Permutations and Combinations - Permutations

Fundamental Principle of Counting (Multiplication Principle): If one event can occur in $m$ different ways, and following it, another event can occur in $n$ different ways, then the total number of ways both events can occur in the specified order is $m \times n$. Visual: Imagine a tree diagram where the first choice creates $m$ main branches, and each of those branches splits into $n$ smaller sub-branches, resulting in $m \times n$ total paths.

Factorial Notation ($n!$): The product of the first $n$ natural numbers is called $n$ factorial, denoted by $n!$. It is defined as $n! = n \times (n-1) \times (n-2) \times \dots \times 1$. By convention, $0! = 1$. Visual: Think of this as a sequence of numbers decreasing by one at each step, representing the diminishing number of choices available as you fill positions.

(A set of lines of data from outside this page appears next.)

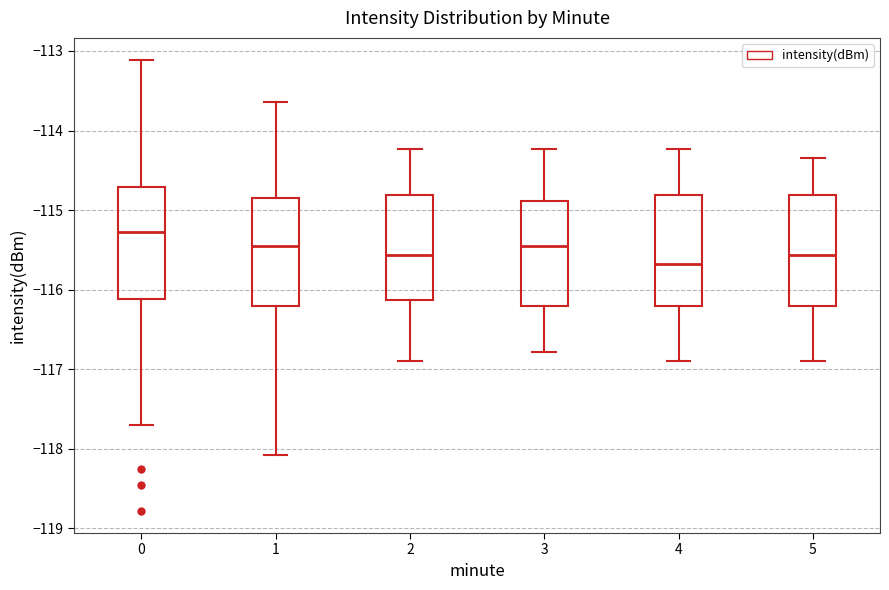

Reading left to right, transcribe this box plot: for each box, give where its median line is, the range the box spans, and where its two whiskers end, as read against the y-axis. The values are not printed on the chart, so give them approximately, as read against the axis.

0: median -115.3, box -116.1 to -114.7, whiskers -117.7 to -113.1
1: median -115.5, box -116.2 to -114.8, whiskers -118.1 to -113.6
2: median -115.6, box -116.1 to -114.8, whiskers -116.9 to -114.2
3: median -115.5, box -116.2 to -114.9, whiskers -116.8 to -114.2
4: median -115.7, box -116.2 to -114.8, whiskers -116.9 to -114.2
5: median -115.6, box -116.2 to -114.8, whiskers -116.9 to -114.3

Definition of Permutation: A permutation is an arrangement of a specific number of objects in a definite order. Unlike combinations, the order of arrangement is critical. Visual: If you have two colored blocks, Red ($R$) and Blue ($B$), the arrangement $(R, B)$ is visually and mathematically distinct from $(B, R)$ in permutations.

Permutations of $n$ Distinct Objects taken $r$ at a time: When we arrange $r$ objects out of $n$ available distinct objects without replacement, the number of permutations is denoted by $^nP_r$. Visual: Imagine $r$ empty boxes in a row; you have $n$ choices for the first box, $n-1$ for the second, and you continue until all $r$ boxes are filled.

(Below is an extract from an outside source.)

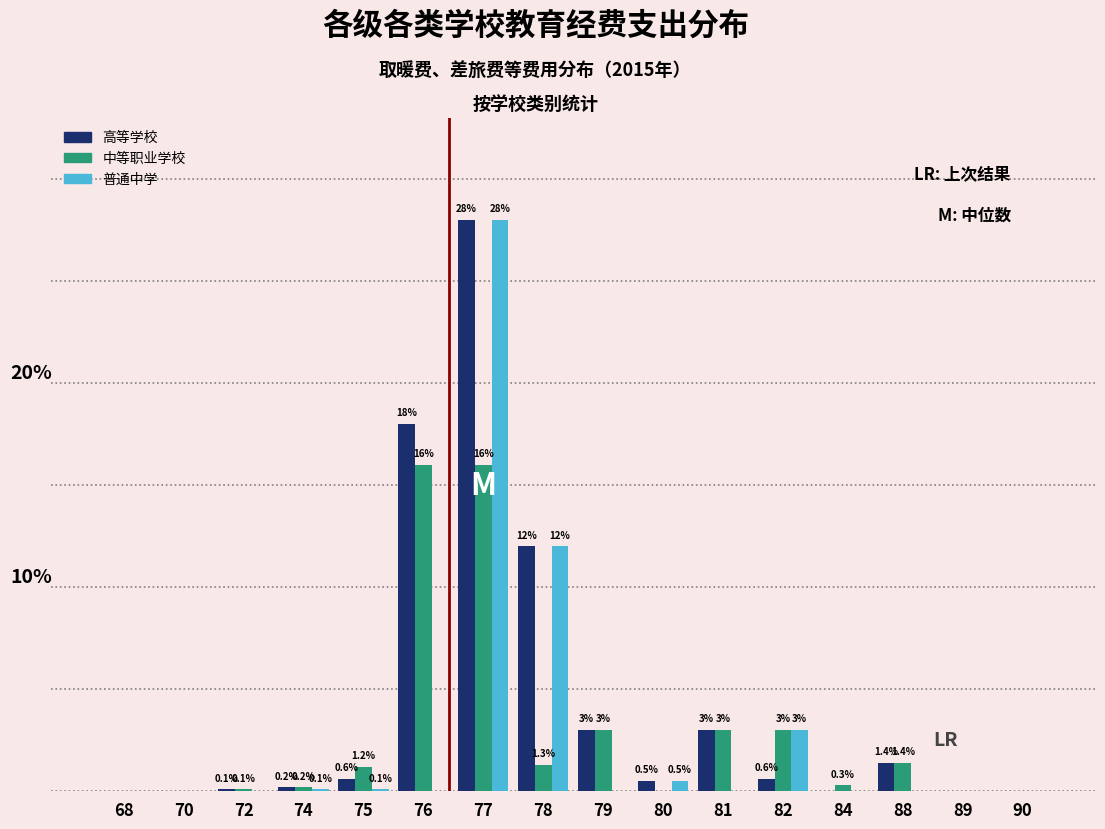

Is the value of 普通中学 at 79 greater than the value of 中等职业学校 at 76?

No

Permutations when Repetition is Allowed: If the objects can be reused (replacement allowed), the number of permutations of $n$ objects taken $r$ at a time is $n^r$. Visual: Imagine a digital lock with 3 dials, where each dial can be any digit from 0-9. Every dial always has 10 options regardless of what the previous dial was set to.

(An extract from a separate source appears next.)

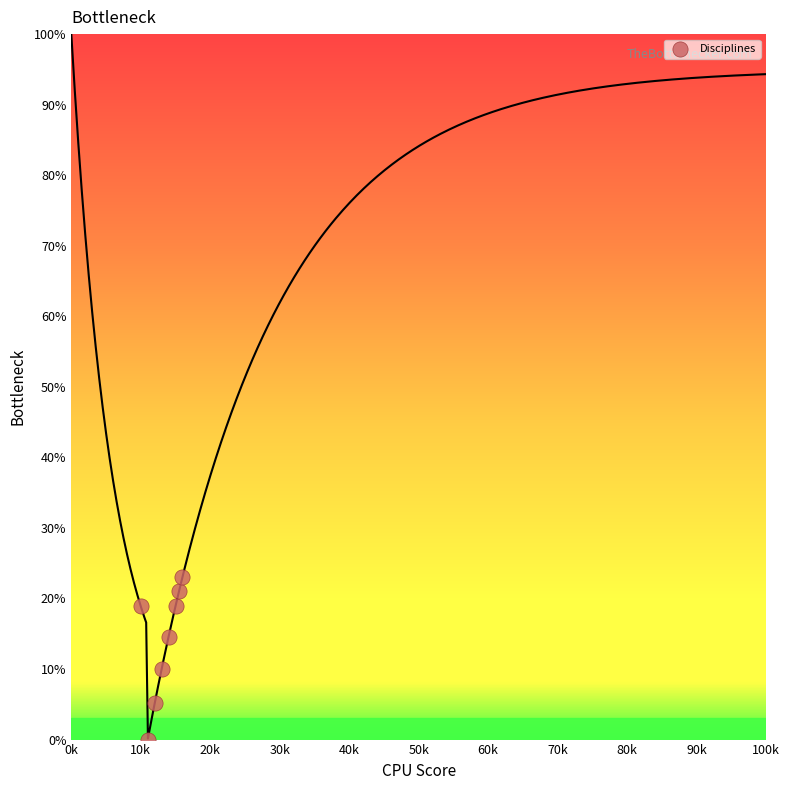

What Y value in the scatter plot is closest to 11?

10.0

Permutations of Objects Not All Distinct: The number of permutations of $n$ objects, where $p$ objects are of one kind, $q$ objects are of a second kind, and the rest are all different, is given by $\frac{n!}{p!q!}$. Visual: If you arrange the letters in 'BOO', the two 'O's are identical. Swapping them doesn't change the look of the word, so we divide the total arrangements ($3!$) by the ways to arrange the identical items ($2!$) to remove duplicates.

Constraints in Permutations: Sometimes certain items must stay together or certain items must never be together. Visual: If items A and B must be together, we 'tie' them into a single block. This block and the remaining items are then arranged like a single unit, and then A and B are arranged within their own internal block.